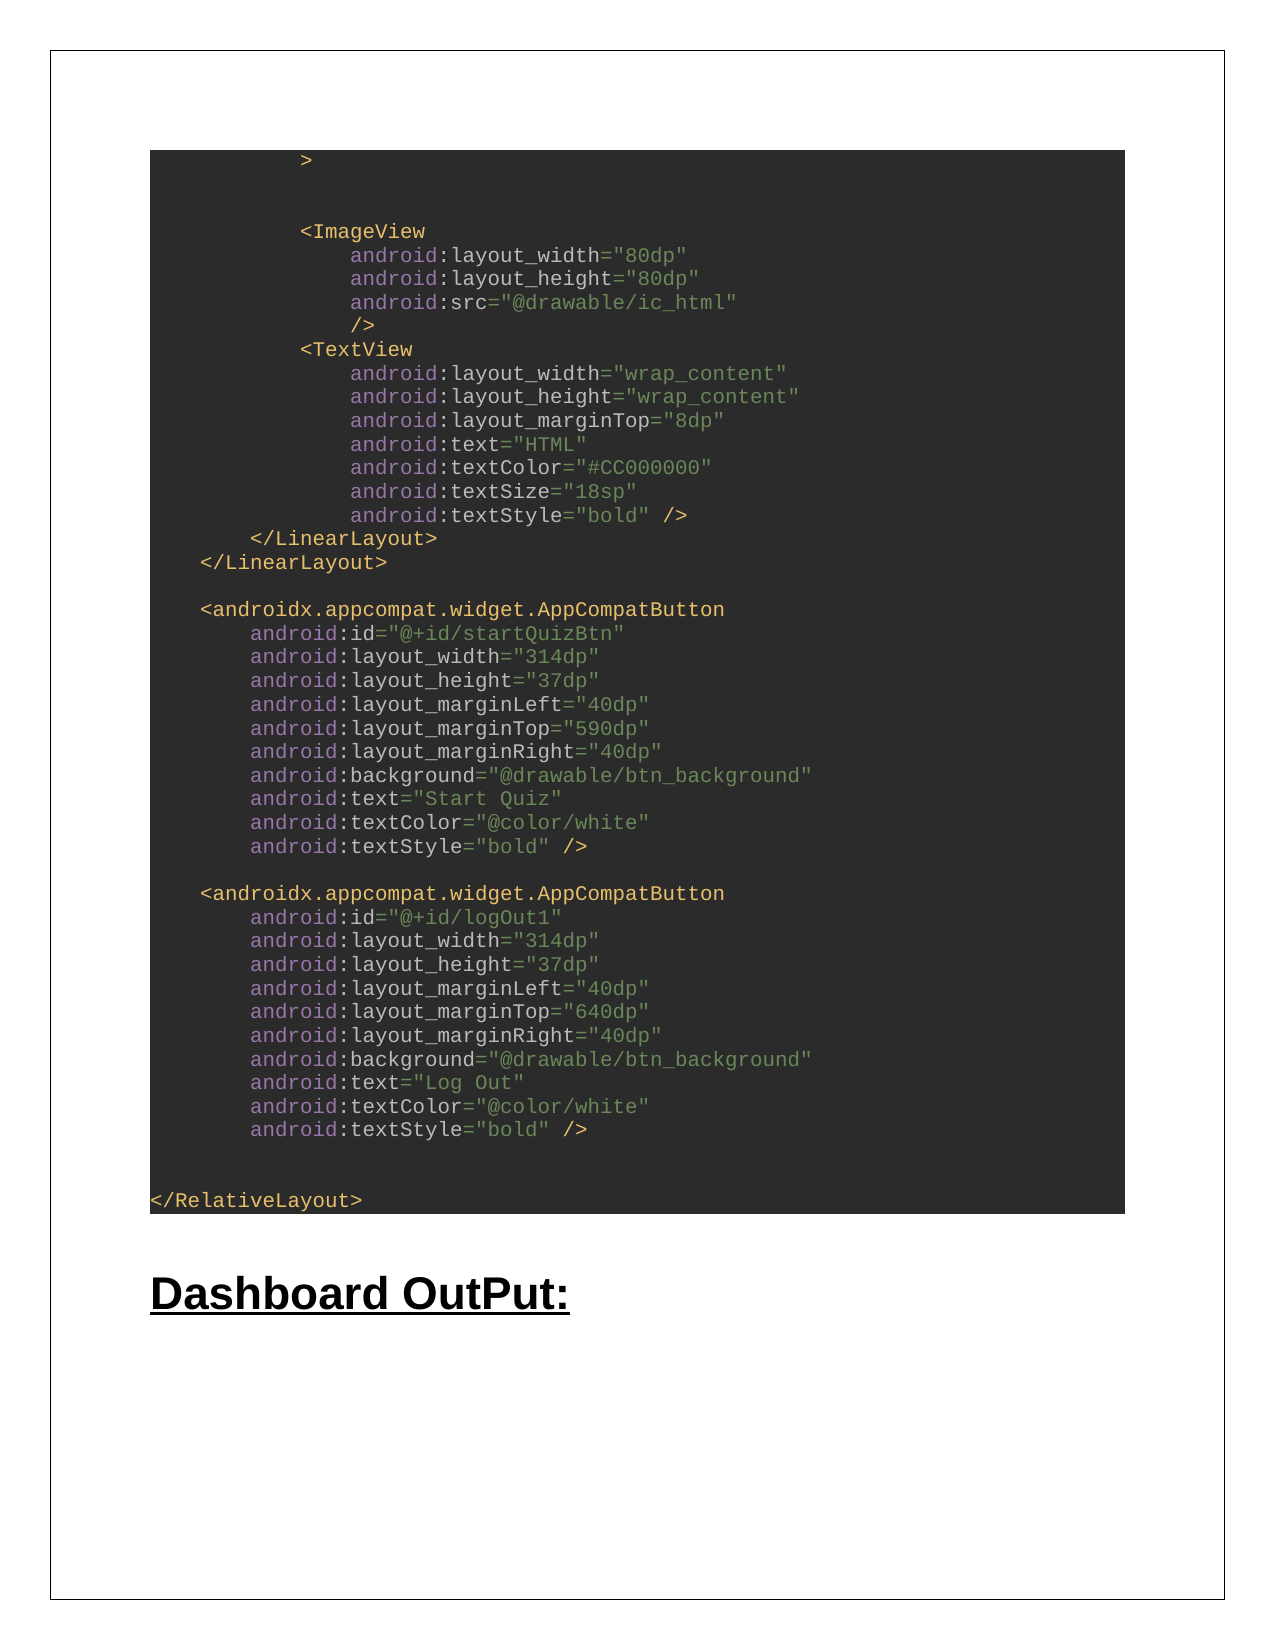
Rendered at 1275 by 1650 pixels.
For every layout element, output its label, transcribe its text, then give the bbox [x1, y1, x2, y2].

text Dashboard OutPut: [150, 1267, 1125, 1319]
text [150, 150, 1125, 1214]
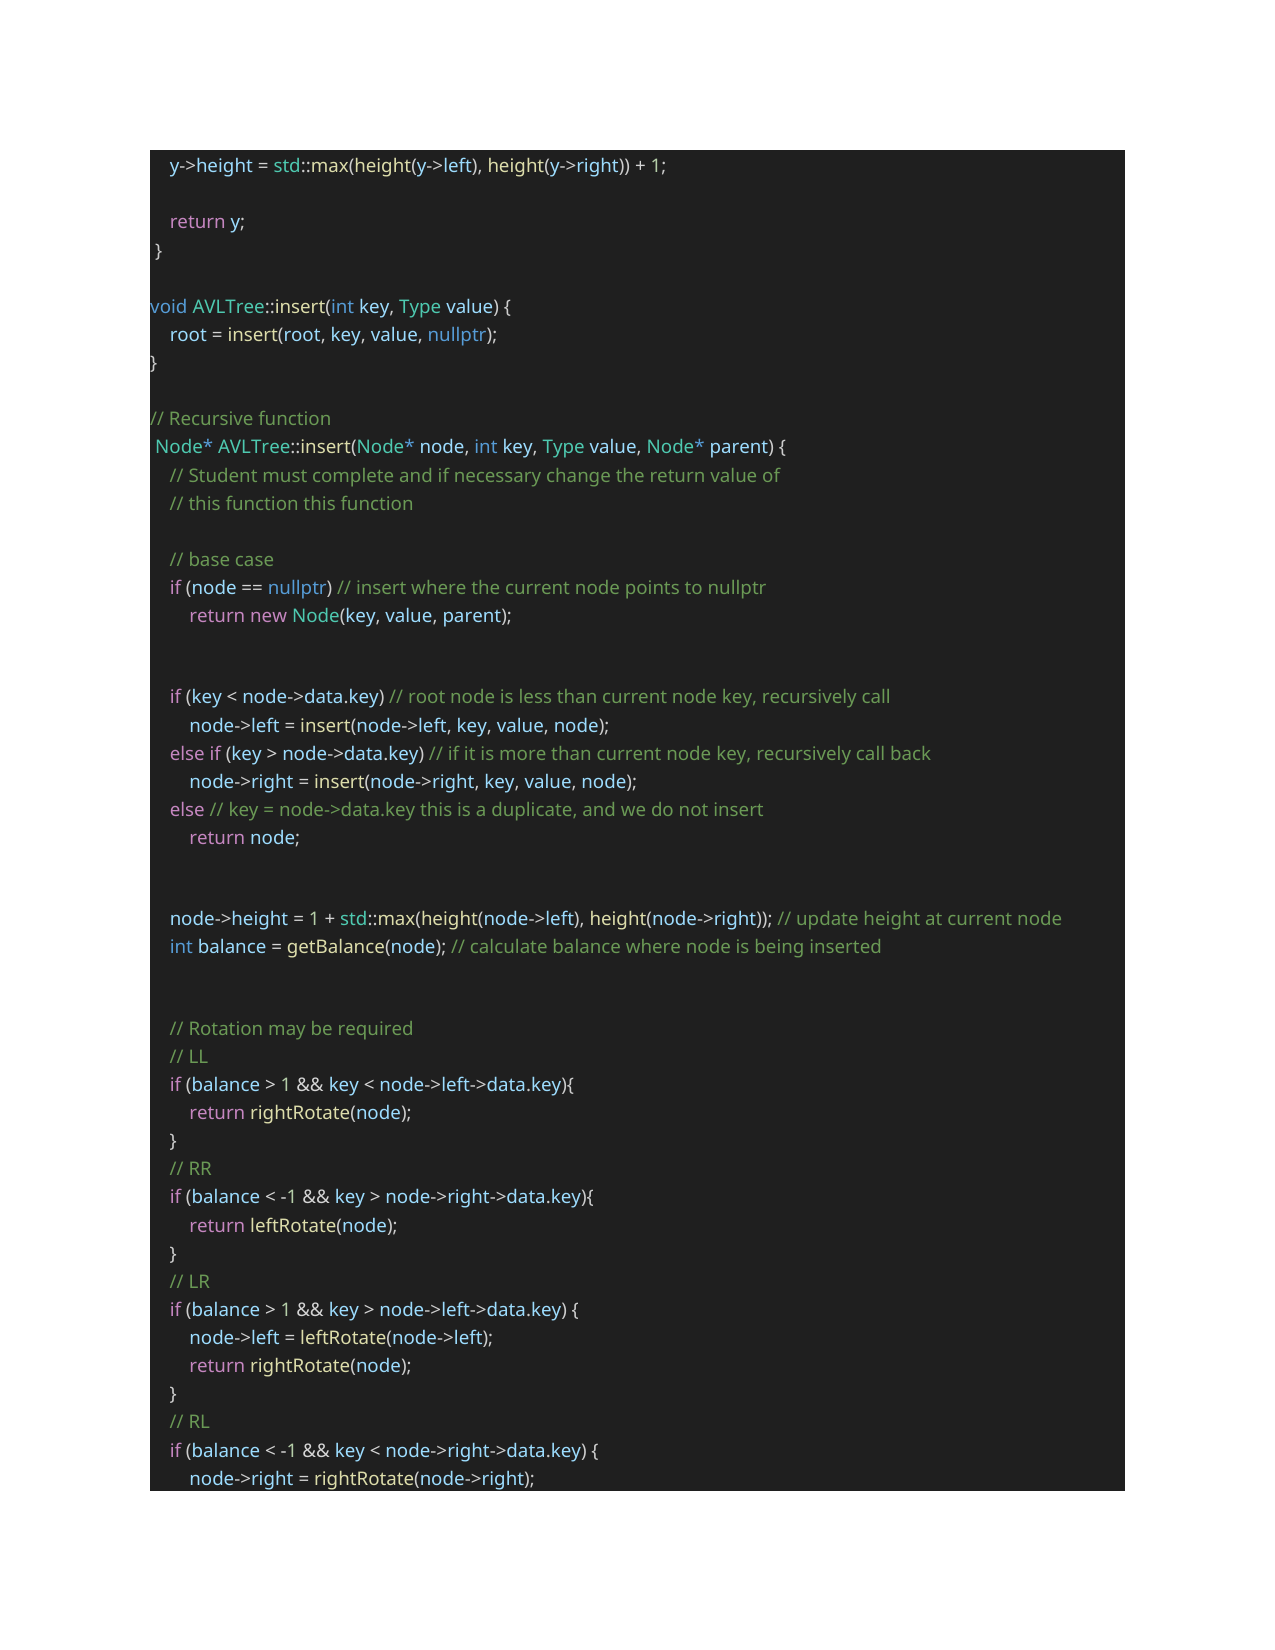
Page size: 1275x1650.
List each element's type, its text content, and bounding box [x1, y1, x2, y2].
———
Try it:
What's needed here is an exact repeat of all the records above, pictures excluded.

Answer to the problem:
Rendered at 1275 by 1650 pixels.
For every layout element, output its label, transcribe its text, then give the bbox [x1, y1, x2, y2].

text Dashboard OutPut: [150, 1267, 1125, 1319]
text [150, 150, 1125, 1214]
Page size: 1275x1650.
List each element's type, its text content, and bounding box [x1, y1, x2, y2].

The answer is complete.